Financing a Private School Education Without Sacrificing Financial Goals

August 19, 2015

CFP Board Consumer Advocate shares tips on making private school more affordable

Families that choose to send their grade- or high school age children to private schools, including parochial schools, face special challenges in financing this education. Compared to a college education, there are fewer savings tools available for private schools, and less time to build up those savings.

In her latest contribution to, CFP Board Consumer Advocate Eleanor Blayney, CFP®, offers several suggestions on making a private school education fit within the boundaries of one’s financial plan.

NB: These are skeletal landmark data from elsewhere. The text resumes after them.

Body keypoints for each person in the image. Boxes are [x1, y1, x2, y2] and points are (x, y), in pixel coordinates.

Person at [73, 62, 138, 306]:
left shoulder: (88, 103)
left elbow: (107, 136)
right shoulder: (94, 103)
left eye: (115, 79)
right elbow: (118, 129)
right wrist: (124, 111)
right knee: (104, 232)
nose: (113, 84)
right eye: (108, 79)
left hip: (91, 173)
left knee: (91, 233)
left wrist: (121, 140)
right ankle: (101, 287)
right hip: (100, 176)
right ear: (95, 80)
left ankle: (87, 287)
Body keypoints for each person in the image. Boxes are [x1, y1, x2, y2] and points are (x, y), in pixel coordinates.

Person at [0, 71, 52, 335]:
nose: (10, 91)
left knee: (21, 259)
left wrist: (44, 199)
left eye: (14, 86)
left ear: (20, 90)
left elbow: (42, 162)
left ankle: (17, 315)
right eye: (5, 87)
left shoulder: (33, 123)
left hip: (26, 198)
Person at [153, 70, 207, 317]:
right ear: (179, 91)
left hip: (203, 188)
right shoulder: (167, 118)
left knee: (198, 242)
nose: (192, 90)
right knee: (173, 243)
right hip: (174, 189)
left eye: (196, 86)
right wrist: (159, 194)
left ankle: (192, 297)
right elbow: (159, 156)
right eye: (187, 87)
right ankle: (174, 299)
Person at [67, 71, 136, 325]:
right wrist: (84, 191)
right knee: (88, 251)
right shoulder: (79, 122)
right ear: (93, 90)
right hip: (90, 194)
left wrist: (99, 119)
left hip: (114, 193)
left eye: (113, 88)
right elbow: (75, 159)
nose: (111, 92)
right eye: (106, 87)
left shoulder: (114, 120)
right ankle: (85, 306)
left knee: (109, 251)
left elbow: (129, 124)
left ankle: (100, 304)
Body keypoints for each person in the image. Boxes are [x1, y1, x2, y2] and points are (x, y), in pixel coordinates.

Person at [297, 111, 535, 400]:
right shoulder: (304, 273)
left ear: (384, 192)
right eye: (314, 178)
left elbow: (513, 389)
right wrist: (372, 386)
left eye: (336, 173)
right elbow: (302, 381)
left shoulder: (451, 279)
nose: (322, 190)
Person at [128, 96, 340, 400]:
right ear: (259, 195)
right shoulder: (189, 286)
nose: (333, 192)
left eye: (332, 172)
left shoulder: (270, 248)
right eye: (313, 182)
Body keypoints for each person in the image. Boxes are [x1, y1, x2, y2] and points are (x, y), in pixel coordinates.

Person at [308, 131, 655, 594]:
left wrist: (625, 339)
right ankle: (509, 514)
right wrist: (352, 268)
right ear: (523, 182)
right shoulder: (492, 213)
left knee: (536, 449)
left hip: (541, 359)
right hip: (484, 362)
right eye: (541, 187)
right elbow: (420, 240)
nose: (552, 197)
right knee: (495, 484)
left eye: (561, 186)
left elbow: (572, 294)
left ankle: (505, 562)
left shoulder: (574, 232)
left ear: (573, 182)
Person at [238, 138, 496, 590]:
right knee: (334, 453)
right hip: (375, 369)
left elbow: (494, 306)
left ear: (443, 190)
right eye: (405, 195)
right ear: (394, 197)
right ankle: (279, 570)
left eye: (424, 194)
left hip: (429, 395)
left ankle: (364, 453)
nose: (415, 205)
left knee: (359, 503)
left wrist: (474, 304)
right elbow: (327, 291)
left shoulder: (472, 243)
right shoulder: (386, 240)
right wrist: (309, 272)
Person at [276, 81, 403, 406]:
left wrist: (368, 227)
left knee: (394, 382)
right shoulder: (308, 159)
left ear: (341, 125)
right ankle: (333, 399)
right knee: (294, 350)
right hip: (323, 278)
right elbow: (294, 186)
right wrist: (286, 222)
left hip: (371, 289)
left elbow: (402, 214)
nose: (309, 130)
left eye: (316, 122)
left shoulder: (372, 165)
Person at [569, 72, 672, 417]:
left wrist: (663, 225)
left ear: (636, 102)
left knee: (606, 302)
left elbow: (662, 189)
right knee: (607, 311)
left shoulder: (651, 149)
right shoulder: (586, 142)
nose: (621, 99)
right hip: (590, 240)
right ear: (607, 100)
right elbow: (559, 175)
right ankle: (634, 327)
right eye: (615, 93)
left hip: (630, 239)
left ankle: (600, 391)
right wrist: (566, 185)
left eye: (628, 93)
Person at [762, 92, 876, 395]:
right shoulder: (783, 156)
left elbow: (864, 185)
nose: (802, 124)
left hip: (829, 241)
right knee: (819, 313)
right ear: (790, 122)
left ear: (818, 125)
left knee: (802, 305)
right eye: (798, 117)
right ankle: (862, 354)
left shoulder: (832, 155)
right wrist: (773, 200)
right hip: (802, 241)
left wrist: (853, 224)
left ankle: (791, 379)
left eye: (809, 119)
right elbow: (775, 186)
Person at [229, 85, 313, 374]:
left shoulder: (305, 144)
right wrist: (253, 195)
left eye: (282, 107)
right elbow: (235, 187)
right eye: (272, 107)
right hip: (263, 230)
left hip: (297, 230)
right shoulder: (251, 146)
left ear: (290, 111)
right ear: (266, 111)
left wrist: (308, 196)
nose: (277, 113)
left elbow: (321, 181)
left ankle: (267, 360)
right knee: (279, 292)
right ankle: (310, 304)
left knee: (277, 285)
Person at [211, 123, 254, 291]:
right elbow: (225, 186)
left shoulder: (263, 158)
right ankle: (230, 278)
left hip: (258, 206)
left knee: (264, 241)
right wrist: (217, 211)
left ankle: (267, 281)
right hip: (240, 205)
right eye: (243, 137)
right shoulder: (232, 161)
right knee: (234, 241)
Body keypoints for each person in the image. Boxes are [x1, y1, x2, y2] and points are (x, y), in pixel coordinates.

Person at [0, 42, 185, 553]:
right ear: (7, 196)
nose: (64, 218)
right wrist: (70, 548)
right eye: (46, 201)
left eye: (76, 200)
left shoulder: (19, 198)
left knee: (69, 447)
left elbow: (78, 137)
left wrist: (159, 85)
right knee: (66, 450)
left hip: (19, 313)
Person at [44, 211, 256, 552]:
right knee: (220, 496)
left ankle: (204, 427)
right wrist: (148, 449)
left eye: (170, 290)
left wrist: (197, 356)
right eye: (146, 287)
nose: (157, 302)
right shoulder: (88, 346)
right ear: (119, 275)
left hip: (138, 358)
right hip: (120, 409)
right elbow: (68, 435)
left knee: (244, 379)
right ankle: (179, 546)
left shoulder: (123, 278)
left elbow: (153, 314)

“There are plenty of reasons to send a child to a private school: smaller classrooms, specially focused programs or sometimes religious alignment,” said Blayney. “However, in wanting to give a child the gift of a unique education, it’s easy to encounter pitfalls that will ruin the financial goals you’ve set for yourself.”

For parents looking to make private school more affordable, Blayney provides the following cost-saving tips:

  • Incorporate specialized savings accounts into your financial plan: Two types of savings accounts parents should consider are Coverdell Education Savings Accounts (CESA) and Custodial Accounts (UGMAs and UTMAs). CESAs are similar to 529 plans for college, while UGMAs and UTMAs – typically considered for colleges – can be used for private schooling as well.

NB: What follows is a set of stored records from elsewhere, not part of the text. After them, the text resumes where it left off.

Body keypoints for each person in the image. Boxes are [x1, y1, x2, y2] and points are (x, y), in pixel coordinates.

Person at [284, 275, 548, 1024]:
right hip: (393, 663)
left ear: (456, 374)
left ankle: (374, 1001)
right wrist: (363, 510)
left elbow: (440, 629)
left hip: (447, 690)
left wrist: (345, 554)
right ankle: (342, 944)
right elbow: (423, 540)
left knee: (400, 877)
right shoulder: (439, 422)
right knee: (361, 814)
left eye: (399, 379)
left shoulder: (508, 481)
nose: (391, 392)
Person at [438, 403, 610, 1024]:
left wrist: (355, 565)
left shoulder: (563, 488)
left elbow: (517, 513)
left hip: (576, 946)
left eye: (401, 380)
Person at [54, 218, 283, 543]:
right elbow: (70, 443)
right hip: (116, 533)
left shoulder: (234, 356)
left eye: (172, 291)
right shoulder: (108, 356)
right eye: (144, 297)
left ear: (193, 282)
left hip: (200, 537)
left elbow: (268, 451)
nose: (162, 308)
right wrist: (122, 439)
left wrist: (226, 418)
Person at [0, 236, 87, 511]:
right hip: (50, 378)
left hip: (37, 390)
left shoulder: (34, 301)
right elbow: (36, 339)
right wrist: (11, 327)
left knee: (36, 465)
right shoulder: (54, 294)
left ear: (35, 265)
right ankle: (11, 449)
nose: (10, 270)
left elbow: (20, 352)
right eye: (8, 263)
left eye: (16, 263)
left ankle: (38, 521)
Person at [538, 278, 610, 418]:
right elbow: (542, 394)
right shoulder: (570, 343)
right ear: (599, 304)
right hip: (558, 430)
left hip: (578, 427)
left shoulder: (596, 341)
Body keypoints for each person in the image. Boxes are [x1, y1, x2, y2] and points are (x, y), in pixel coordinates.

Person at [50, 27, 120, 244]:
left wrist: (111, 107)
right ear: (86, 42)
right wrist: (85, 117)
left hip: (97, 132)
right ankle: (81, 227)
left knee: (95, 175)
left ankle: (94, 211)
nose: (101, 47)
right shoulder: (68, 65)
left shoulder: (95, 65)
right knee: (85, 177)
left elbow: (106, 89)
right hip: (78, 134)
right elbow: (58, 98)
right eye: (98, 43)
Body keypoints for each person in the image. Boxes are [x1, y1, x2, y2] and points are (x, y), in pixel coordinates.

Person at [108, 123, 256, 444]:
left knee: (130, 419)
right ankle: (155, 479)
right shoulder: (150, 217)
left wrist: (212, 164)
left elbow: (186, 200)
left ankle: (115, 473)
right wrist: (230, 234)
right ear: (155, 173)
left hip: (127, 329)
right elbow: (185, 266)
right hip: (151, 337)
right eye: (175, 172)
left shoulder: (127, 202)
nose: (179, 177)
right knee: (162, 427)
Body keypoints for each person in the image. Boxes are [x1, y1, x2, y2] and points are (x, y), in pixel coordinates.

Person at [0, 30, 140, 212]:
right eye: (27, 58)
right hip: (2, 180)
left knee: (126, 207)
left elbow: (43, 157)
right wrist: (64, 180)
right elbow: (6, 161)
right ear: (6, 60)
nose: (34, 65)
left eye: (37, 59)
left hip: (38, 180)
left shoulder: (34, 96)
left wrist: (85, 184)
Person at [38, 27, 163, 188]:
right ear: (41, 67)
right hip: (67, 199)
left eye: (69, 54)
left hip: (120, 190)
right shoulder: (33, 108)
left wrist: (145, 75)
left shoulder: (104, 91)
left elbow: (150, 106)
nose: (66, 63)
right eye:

  • Negotiate tuition payments: It can never hurt to try and negotiate down a school’s sticker price. A school may offer discounts for families with multiple children attending the school, and most are willing to work with you in establishing payment plans.

  • Apply for financial aid: No matter your family’s wealth, be sure to fill out a school’s Parent’s Financial Statement to determine eligibility for financial aid. Many schools offer scholarships based on need, and in some cases, community organizations or churches that support the school may have funds for deserving students.

  • For religious schools, look for discounts: Members of a church or other place of worship may be eligible for tuition discounts at the schools sponsored and run by these religious entities.

  • Investigate loans/aid from outside sources: Sallie Mae offers a K-12 Family Education Loan at unpublished, but “competitive” interest rates. Another resource is Your Tuition Solution which offers pre-college education loans at fixed rates. 

  • Consider “private” curriculums offered at a public school: Parents with academically gifted children might also look for public schools that offer International Baccalaureate (IB) Programs, housed in qualifying public schools. IB students are taught an advanced curriculum apart from the rest of the student body, but enjoy the same benefits of extracurricular activities, sports programs, and even public transportation. 

“For parents who think that private school is right for their family, it takes careful goal setting and financial planning to make this financially feasible,” said Blayney. “When making this decision, consult a CFP® professional that can provide objective and competent advice in the context of your personal situation, your family, and the future you are striving to build for you and your children.”